1. 1. 3. Abdominal ultrasonography:
         1. Ultrasonography can be extremely reliable in differentiating adrenal-dependent HAC (i.e. unilateral adrenomegaly) from pituitary-dependent HAC (i.e. bilaterally normal-sized to bilaterally enlarged adrenal glands).

4. Treatment

   1. HAC is very debilitating in cats and the prognosis is guarded because most cats will have concurrent diabetes mellitus, which is typically a challenge to control.
   2. Although therapy is difficult and the prognosis is guarded, an attempt is usually made to control the disease because of the deteriorating clinical condition of affected cats.
   3. Adrenalectomy, unilateral in cats with adrenal-dependent HAC or bilateral in cats with pituitary-dependent HAC, has provided the best results in managing cats with HAC.
   4. The surgical protocol and medical management of cats during and after the procedure are similar to those used in dogs.
   5. Post-surgical complications contributing to death or euthanasia include sepsis, pancreatitis, thromboembolic phenomena, wound dehiscence, and adrenal insufficiency.
   6. The longest surviving cats are those that have had an adrenocortical adenoma or carcinoma removed surgically.
   7. The most important determinant of long-term prognosis in cats undergoing adrenalectomy for pituitary-dependent HAC is the ability of the owner and clinician to successfully manage the iatrogenic adrenal insufficiency.
   8. Medical therapy has had limited success in the management of feline HAC. However, it should be considered as a pre-surgical preparation option because most cats with HAC are at high risk for surgery because of their diabetes mellitus and fragile skin.
   9. The non-surgical treatment modalities that could be used are include (i) the adrenolytic drug o,p’-DDD or mitotane (Lysodren®), (ii) drugs that block the cortisol synthesis such as, trilostane, ketoconazole and metyrapone and, (iii) destruction of the pituitary source of ACTH via radiation therapy.
   10. Lysodren® has been reported to control the disease well in one cat (see reference for additional information– Schwedes CS, 1997). The induction dose was 37.5 mg/kg/day and the maintenance dose was 50 mg/kg per week.
   11. Trilostane (Vetoryl®) is an inhibitor of 3-ß hydroxysteroid dehydrogenase, an enzyme that participates in the synthesis of cortisol and aldosterone. Its effect is reversible. Very few cats with HAC have been treated with trilostane and the results are variable. However, trilostane has been currently considered the first treatment option for cats with HAC but more experience is needed before any conclusion can be made. Reported protocols include (i) 10-30 mg/cat, orally, every 12-24 hours and, (ii) 1-2 mg/kg every 8-12 hours. Give trilostane with food to improve absorption. The licensed product may be reformulated if doses significantly lower than 5 mg per dose are required. The treatment goal is to improve the clinical signs and the cat’s quality of life. Adverse effects of trilostane include anorexia, lethargy, weight loss, pancreatitis and hypoadrenocorticism. Treatment response should be based primarily on clinical signs but the ACTH stimulation test or urine cortisol:creatinine ratio should be performed to monitor for hypoadrenocorticism. The suggested timing for the ACTH stimulation test is 2-4 hours post trilostane administration. Follow the dog protocol for frequency of ACTH testing. Dose adjustments should be based primarily on the patient’s clinical signs.

References

Boland LA, Barrs VR. Peculiarities of feline hyperadrenocorticism: update on diagnosis and treatment. J Feline Med Surg 2017; 19:933-947.

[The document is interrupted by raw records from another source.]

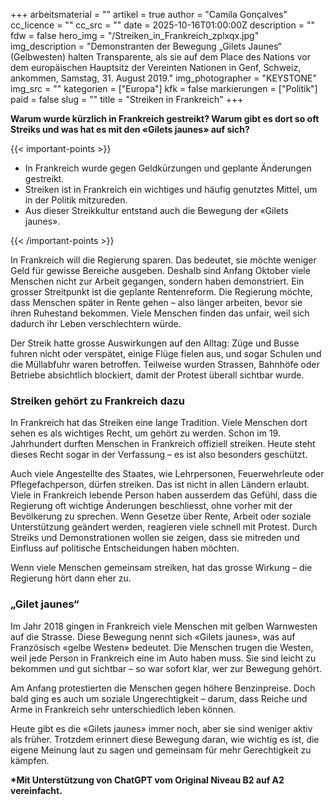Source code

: +++
arbeitsmaterial = ""
artikel = true
author = "Camila Gonçalves"
cc_licence = ""
cc_src = ""
date = 2025-10-16T01:00:00Z
description = ""
fdw = false
hero_img = "/Streiken_in_Frankreich_zplxqx.jpg"
img_description = "Demonstranten der Bewegung „Gilets Jaunes“ (Gelbwesten) halten Transparente, als sie auf dem Place des Nations vor dem europäischen Hauptsitz der Vereinten Nationen in Genf, Schweiz, ankommen, Samstag, 31. August 2019."
img_photographer = "KEYSTONE"
img_src = ""
kategorien = ["Europa"]
kfk = false
markierungen = ["Politik"]
paid = false
slug = ""
title = "Streiken in Frankreich"
+++

**Warum wurde kürzlich in Frankreich gestreikt? Warum gibt es dort so oft Streiks und was hat es mit den «Gilets jaunes» auf sich?**

{{< important-points >}}

<ul>

<li>In Frankreich wurde gegen Geldkürzungen und geplante Änderungen gestreikt.
</li>

<li>Streiken ist in Frankreich ein wichtiges und häufig genutztes Mittel, um in der Politik mitzureden.
</li>

<li>Aus dieser Streikkultur entstand auch die Bewegung der «Gilets jaunes».
</li>

</ul>

{{< /important-points >}}

In Frankreich will die Regierung sparen. Das bedeutet, sie möchte weniger Geld für gewisse Bereiche ausgeben. Deshalb sind Anfang Oktober viele Menschen nicht zur Arbeit gegangen, sondern haben demonstriert. Ein grosser Streitpunkt ist die geplante Rentenreform. Die Regierung möchte, dass Menschen später in Rente gehen – also länger arbeiten, bevor sie ihren Ruhestand bekommen. Viele Menschen finden das unfair, weil sich dadurch ihr Leben verschlechtern würde.

Der Streik hatte grosse Auswirkungen auf den Alltag: Züge und Busse fuhren nicht oder verspätet, einige Flüge fielen aus, und sogar Schulen und die Müllabfuhr waren betroffen. Teilweise wurden Strassen, Bahnhöfe oder Betriebe absichtlich blockiert, damit der Protest überall sichtbar wurde.
 
### Streiken gehört zu Frankreich dazu

In Frankreich hat das Streiken eine lange Tradition. Viele Menschen dort sehen es als wichtiges Recht, um gehört zu werden. Schon im 19. Jahrhundert durften Menschen in Frankreich offiziell streiken. Heute steht dieses Recht sogar in der Verfassung – es ist also besonders geschützt.

Auch viele Angestellte des Staates, wie Lehrpersonen, Feuerwehrleute oder Pflegefachperson, dürfen streiken. Das ist nicht in allen Ländern erlaubt. Viele in Frankreich lebende Person haben ausserdem das Gefühl, dass die Regierung oft wichtige Änderungen beschliesst, ohne vorher mit der Bevölkerung zu sprechen. Wenn Gesetze über Rente, Arbeit oder soziale Unterstützung geändert werden, reagieren viele schnell mit Protest. Durch Streiks und Demonstrationen wollen sie zeigen, dass sie mitreden und Einfluss auf politische Entscheidungen haben möchten.

Wenn viele Menschen gemeinsam streiken, hat das grosse Wirkung – die Regierung hört dann eher zu.

### „Gilet jaunes“

Im Jahr 2018 gingen in Frankreich viele Menschen mit gelben Warnwesten auf die Strasse. Diese Bewegung nennt sich «Gilets jaunes», was auf Französisch «gelbe Westen» bedeutet. Die Menschen trugen die Westen, weil jede Person in Frankreich eine im Auto haben muss. Sie sind leicht zu bekommen und gut sichtbar – so war sofort klar, wer zur Bewegung gehört.

Am Anfang protestierten die Menschen gegen höhere Benzinpreise. Doch bald ging es auch um soziale Ungerechtigkeit – darum, dass Reiche und Arme in Frankreich sehr unterschiedlich leben können.

Heute gibt es die «Gilets jaunes» immer noch, aber sie sind weniger aktiv als früher. Trotzdem erinnert diese Bewegung daran, wie wichtig es ist, die eigene Meinung laut zu sagen und gemeinsam für mehr Gerechtigkeit zu kämpfen.

**\*Mit Unterstützung von ChatGPT vom Original Niveau B2 auf A2 vereinfacht.**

Bugbee A, Renee Rucinsky R, Cazabon S et al. 2023 AAHA selected endocrinopathies of dogs and cats guidelines. J Am Anim Hosp Assoc 2023; 59: 113–135. DOI 10.5326/JAAHA-MS-7368

Feldman EC. Hyperadrenocorticism in cats. In: Canine and Feline Endocrinology.  4th ed.  St. Louis: Elsevier; 2015; 452-484.

Hoenig M. Feline hyperadrenocorticism-where are we now? J Feline Med Surg 2002; 4:171-174.

Schwedes CS. Mitotane (o,p’DDD) treatment in a cat with hyperadrenocorticism. J Small Anim Pract 1997; 38:520.

Watson PJ and Herrtage ME.  Hyperadrenocorticism in six cats.  J Small Anim Pract 1998; 39: 175-184.